T.H.: There is an aspect of visual communication in the work of Moholy-Nagy that was also very important for another pioneer of the new media and an image-to-image-conversation. I am thinking about Nam June Paik. You spoke with him in 1988 about the relationship of art and technology. [5] What was your relationship with Nam June Paik and his works of video art and telecommunication?

E.K.: Given the role that telecommunications has had in shaping society since the telegraph it is only natural that artists would be interested in it. The train was a means of communication in the sense it could make food or an object created in California available in New York. Something that existed in one place now could exist in another place. That’s communication, like a sound from Paris that can be heard in New York. I understand communication as more than an exchange of signs.

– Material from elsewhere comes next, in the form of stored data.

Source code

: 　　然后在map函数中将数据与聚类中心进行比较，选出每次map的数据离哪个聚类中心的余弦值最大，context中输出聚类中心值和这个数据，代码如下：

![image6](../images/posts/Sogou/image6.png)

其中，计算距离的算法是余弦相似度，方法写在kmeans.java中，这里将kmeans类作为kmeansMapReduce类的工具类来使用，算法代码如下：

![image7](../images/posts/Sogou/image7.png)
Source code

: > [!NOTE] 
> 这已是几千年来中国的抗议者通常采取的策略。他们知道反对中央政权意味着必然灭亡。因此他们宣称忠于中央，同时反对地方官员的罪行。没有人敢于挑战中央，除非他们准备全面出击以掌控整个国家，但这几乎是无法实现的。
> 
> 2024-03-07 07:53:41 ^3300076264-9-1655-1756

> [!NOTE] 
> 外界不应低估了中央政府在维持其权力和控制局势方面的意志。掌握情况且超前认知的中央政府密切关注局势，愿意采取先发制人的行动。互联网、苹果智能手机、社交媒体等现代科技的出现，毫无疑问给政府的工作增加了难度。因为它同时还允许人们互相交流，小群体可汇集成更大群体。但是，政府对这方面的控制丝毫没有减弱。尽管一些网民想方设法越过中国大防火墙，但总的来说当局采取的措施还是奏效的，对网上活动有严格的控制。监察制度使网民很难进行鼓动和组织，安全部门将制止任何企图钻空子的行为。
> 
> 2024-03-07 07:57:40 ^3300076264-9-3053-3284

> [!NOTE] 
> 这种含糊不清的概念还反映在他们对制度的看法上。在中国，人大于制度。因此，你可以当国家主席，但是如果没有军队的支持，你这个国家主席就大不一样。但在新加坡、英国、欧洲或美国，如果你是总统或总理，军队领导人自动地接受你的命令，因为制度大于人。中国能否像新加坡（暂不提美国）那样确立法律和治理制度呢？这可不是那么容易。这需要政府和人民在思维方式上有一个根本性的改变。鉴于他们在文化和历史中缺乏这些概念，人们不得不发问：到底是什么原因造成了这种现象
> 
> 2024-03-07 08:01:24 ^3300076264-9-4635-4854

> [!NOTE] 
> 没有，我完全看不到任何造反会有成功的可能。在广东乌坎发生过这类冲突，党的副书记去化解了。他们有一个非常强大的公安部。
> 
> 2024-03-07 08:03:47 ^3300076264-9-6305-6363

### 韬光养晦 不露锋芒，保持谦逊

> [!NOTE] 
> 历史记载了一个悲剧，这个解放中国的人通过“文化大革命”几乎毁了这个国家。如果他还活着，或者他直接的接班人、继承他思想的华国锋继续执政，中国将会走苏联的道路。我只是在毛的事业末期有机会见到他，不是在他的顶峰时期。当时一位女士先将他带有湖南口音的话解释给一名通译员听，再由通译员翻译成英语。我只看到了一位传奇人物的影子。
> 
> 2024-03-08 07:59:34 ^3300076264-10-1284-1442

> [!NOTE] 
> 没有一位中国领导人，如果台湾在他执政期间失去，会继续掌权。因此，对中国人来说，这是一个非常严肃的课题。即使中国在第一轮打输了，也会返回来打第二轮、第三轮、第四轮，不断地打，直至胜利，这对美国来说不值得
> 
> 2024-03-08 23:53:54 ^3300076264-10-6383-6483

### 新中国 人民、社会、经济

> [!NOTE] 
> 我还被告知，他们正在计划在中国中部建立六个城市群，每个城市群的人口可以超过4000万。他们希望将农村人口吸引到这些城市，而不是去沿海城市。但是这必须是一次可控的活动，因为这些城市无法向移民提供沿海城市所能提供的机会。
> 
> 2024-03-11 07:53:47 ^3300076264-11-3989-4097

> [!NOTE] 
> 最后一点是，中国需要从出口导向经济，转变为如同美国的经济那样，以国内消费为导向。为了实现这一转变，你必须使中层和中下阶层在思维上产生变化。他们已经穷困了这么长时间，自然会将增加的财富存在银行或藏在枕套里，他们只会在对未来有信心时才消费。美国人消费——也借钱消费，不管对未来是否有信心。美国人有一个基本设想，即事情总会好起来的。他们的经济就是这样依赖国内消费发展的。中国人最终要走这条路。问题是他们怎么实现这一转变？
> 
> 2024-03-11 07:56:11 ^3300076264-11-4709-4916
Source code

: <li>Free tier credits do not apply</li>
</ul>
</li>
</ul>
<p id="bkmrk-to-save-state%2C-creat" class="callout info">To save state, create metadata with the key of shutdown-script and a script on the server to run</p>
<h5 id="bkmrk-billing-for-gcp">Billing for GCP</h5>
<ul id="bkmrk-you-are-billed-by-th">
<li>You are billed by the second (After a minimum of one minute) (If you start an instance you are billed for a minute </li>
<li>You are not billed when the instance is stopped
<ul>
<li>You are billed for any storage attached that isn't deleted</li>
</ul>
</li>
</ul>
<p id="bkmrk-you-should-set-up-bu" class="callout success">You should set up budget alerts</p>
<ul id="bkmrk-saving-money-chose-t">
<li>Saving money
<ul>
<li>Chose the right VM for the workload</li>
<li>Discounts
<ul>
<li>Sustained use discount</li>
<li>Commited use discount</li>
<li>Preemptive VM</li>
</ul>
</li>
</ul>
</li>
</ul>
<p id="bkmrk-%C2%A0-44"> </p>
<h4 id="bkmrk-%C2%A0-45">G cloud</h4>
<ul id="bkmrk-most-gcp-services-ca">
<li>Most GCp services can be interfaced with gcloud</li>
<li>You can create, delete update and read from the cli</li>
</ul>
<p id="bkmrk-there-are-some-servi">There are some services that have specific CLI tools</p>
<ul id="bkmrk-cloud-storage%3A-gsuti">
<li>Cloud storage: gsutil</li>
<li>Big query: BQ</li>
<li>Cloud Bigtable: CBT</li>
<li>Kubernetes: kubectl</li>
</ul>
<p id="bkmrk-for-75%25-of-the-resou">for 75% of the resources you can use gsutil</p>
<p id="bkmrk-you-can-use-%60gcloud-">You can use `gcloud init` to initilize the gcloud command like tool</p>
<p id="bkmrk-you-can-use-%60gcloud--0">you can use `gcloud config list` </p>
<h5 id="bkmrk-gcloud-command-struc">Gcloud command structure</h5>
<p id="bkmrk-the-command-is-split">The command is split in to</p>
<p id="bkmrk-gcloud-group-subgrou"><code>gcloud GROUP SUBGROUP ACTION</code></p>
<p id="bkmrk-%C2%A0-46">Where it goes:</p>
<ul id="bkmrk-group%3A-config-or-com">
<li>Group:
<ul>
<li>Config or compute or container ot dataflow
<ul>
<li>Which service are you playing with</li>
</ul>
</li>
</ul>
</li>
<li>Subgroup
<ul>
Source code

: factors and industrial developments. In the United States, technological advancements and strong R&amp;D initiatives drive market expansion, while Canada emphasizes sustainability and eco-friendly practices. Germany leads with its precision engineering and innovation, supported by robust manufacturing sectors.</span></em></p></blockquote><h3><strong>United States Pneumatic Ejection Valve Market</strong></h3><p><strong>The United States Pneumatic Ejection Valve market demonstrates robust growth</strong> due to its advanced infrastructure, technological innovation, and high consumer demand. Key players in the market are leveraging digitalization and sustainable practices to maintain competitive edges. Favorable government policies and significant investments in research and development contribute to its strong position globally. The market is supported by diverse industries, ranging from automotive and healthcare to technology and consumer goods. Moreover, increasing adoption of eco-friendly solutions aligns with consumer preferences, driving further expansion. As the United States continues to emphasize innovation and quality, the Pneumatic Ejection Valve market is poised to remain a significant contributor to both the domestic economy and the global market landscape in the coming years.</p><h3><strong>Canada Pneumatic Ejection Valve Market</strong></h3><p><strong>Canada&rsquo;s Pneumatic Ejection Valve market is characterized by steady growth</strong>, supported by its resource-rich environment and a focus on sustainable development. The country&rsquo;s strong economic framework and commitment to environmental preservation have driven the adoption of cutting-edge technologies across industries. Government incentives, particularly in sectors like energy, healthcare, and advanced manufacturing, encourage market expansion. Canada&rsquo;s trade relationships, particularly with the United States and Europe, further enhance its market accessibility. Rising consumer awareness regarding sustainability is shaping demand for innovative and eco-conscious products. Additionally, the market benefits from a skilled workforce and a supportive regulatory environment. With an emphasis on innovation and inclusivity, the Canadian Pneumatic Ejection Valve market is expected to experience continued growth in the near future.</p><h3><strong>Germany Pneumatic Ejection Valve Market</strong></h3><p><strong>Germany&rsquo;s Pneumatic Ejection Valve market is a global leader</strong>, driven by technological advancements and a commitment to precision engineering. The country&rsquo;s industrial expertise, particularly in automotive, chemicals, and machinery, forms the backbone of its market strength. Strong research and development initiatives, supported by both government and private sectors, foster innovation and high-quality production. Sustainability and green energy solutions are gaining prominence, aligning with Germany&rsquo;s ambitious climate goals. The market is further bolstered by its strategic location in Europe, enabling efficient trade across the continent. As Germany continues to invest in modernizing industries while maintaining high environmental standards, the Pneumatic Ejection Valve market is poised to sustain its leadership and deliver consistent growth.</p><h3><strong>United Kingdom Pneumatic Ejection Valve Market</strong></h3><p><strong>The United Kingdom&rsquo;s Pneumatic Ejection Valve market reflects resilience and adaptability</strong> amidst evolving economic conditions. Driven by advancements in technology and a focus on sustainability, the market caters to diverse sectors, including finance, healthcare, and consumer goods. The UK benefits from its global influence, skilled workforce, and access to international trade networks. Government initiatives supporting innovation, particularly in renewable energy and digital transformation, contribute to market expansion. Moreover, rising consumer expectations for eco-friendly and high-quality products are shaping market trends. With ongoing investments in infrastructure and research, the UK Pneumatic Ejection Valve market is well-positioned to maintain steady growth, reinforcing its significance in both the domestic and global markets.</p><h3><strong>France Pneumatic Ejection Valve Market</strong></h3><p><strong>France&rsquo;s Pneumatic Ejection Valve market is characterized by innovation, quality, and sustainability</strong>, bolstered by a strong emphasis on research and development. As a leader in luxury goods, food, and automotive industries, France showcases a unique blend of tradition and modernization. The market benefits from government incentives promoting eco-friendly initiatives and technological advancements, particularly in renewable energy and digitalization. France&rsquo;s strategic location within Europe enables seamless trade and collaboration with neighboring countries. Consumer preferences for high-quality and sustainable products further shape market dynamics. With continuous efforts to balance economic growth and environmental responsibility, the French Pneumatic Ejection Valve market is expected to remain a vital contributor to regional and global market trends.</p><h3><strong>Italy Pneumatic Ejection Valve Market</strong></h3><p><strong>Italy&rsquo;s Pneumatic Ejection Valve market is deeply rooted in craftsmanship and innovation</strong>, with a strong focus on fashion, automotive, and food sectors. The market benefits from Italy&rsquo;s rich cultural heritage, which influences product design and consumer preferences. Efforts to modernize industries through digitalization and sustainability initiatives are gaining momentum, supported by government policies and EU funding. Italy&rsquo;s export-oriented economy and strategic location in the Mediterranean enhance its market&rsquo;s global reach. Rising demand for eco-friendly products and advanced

T.H.: So again, it was rather a certain attitude in which Nam June Paik worked, that probably interested you?

E.K.: In a sense, Moholy, Nam June, myself, and other artists all have the same understanding that new communication media reshape social relations and enable the very physical reality of the world to come into being. Moholy had radio. Paik had television. Today you have other things: smartphones, all kinds of mobile devices, Twitter, and Facebook that continuously modify forms of intersubjectivity. The problem has been an issue since telegraphy has been part of culture. Different artists of different times have addressed that same issue according to the time they live in and the world they want to build.

T.H.: I would like to question this, even if I understand your argumentation concerning that issue. But after all, these different artists in their different times have always worked and made decisions in very different ways. We can analyze their works. History can show their works in retrospective exhibitions. We can have our opinions about their aesthetics. But since artists like Moholy-Nagy and Nam June Paik were not the only artists of their time, not the only artists reacting on the issues of their time, we need to talk about finding a critical perspective.

E.K.: Each artist has his or her own universe, and a critical perspective may be subtly present even if it’s not the theme, the topic of the work. Art is too important to be reduced to a vehicle for propaganda, even progressive propaganda.